Elope If It’s Right for You

Lots of people wrestle over whether or not to elope. Eloping was once considered scandalous, at least if you were upper class and a lot was riding on your marriage. Today, marriage is more of an emotional bond as opposed to a political contract. Elopement is definitely going to work better for some people.

Maybe you want to elope because you’re interested in a straightforward marriage ceremony. Maybe you want to elope because you don’t like the thought of a big wedding. In that case, I say go for it. You don’t owe anyone a big wedding, even if they say you do.

If you want to elope because you’re trying to avoid having to deal with your in-laws, that’s understandable. Obviously, it’s going to depend on the situation a lot. However, I’m still going to say that you should usually go with it. It’s your marriage, not theirs. If they’re going to ruin the wedding, you should stop them. They might be upset about it, but it’s possible that they’d be upset anyway. If it’s just a matter of choosing what they’re going to be upset about, then I still think you should make your wedding your own.

Obviously, you know your in-laws better than I do, and you know your situation. Sometimes placating them for one day is the right way to go, and sometimes you’re better off trying to slip beneath their notice. Everyone’s in-laws are different, and we weren’t all blessed with loving and understanding ones.
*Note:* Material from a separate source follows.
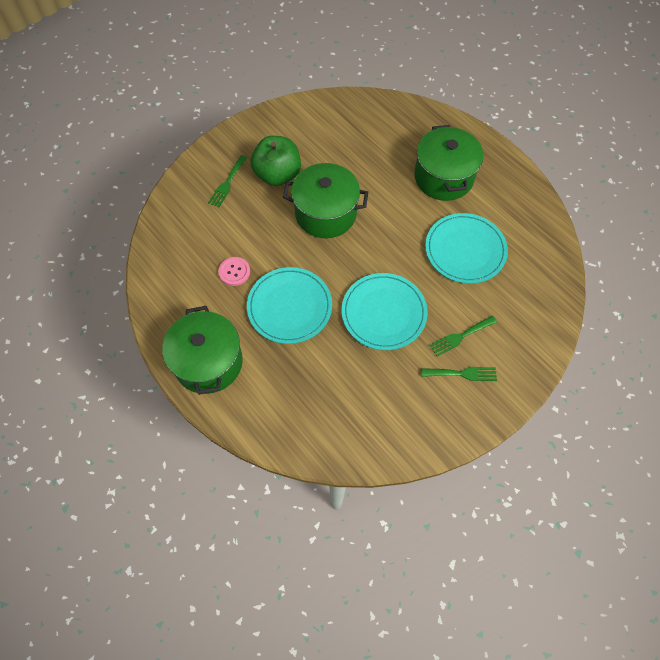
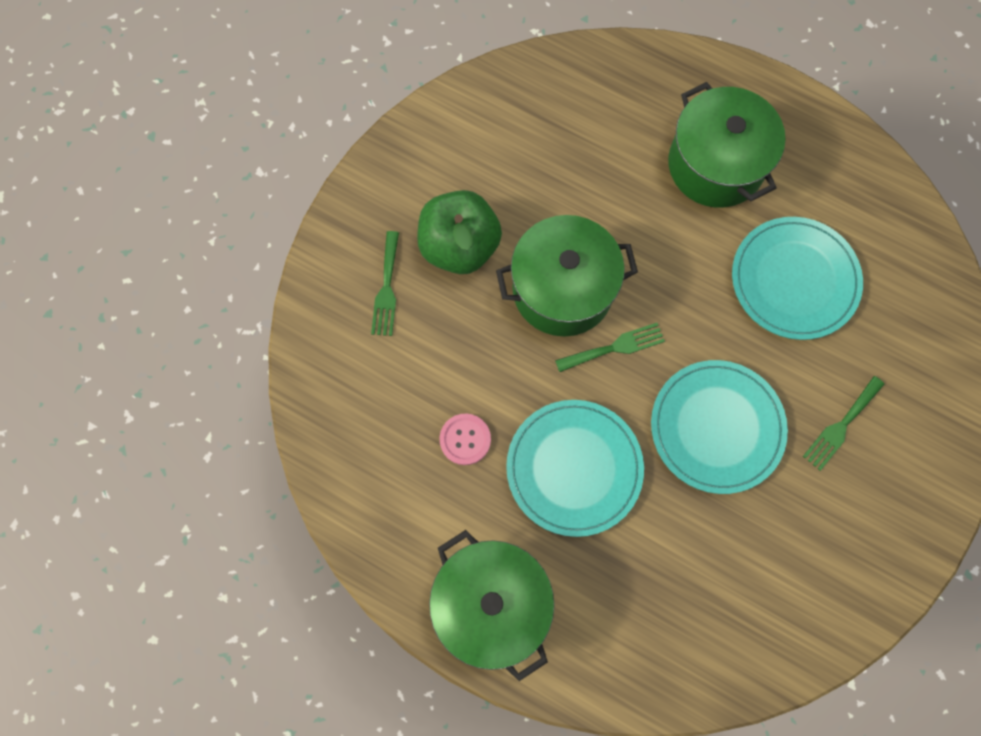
camera: 20 degrees left, 10 degrees up
(462, 373) = (866, 484): green fork -> green fork (614, 347)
You may have the sort of in-laws that are going to give you embarrassing memories that you’ll have to live with for years, in which case, you’re better off eloping for the sake of your wedding album alone. If you have loving in-laws, you may regret it if you elope. However, your loving in-laws will want you to follow your bliss, which may not include a big and traditional wedding.

On the plus side, your in-laws will probably help you out more financially if you do decide to go with a traditional marriage. On the other hand, if you elope, you may not even need the help in the first place. Everything is a cost and benefit analysis, and I say weigh the pros and cons in favor of elopement.